Entrelacs de ruelles médiévales et d’hôtels particuliers illustrant la bonne fortune de Grasse, qui a vu s’épanouir la parfumerie autour de ses tanneries dès le XVIe siècle, le centre historique est un petit bijou provençal.
Hors période de crise sanitaire, les touristes viennent de loin pour y flâner, oubliant au passage que Grasse reste une ville ouvrière: parfums, arômes, cosmétiques, c’est la seule ville industrielle du département.
Un tour aux musées ou chez un parfumeur, quelques boutiques. Rapidement, le visiteur se casse le nez et tombe sur des façades décrépies aux carreaux cassés et aux persiennes fatiguées.
– Mesure similaire à Marseille –
L’exiguïté des logements se devine, la pauvreté se lit: elle touche jusqu’à 45% des habitants de l’hypercentre selon la mairie et le m2 se négocie sous les 2.000 euros. Des devantures sont vides, et l’animation manque le soir là où le maire espère à terme fixer une nouvelle population étudiante et inaugure bientôt une médiathèque flambant neuve.

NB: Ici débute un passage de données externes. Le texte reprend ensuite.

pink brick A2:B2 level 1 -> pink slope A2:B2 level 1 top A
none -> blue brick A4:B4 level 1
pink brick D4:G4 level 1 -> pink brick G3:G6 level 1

Dominique Vincenti, un agent immobilier niçois parfois mandaté pour des biens à Grasse, confirme: « Autant il y a des villas sympas dans le pourtour de Grasse, autant dans le vieux centre, la fréquentation peut faire peur à certains ». A emplacement égal, une adresse dans une belle demeure historique grassoise se négocie beaucoup moins cher qu’à Nice.
« Il y a une âme, des petites placettes splendides mais regardez c’est lépreux, vous allez vivre là-dedans? Ce sont des gens qui n’ont pas de moyens qui s’y installent et c’est un cercle vicieux », observe Guy Serrano, retraité de la parfumerie.

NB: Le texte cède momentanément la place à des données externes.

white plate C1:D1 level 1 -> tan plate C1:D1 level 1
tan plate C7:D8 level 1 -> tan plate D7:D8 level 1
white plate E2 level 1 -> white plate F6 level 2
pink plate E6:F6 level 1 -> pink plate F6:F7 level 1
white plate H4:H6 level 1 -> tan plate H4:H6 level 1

En Provence, la paupérisation frappe beaucoup de centres anciens. Le permis de louer est « une réponse très appropriée, surtout couplé à des incitations pour le propriétaire à faire des travaux », observe Florent Houdmon, directeur régional de la Fondation Abbé Pierre. Marseille a aussi fait ce choix dans le secteur de la rue d’Aubagne un an après l’effondrement de deux immeubles qui a fait huit morts.
La zone concernée à Grasse couvre 650 immeubles et 2.500 logements. Une minorité (12%) sont occupés par leur propriétaire, 30% sont vacants et de nombreuses habitations non conformes louées à une population peu regardante, vivant avec 700 à 800 euros de revenus mensuels.
Logements trop petits, humides, pièces aveugles ou avec un soupirail, absence d’ascenseur: la ville, avertie par la caisse d’allocation familiale (CAF) au changement de bail, dira ce qui est louable ou ne l’est pas, et pourra prendre des sanctions, parallèlement à toute une panoplie de subventions aux travaux.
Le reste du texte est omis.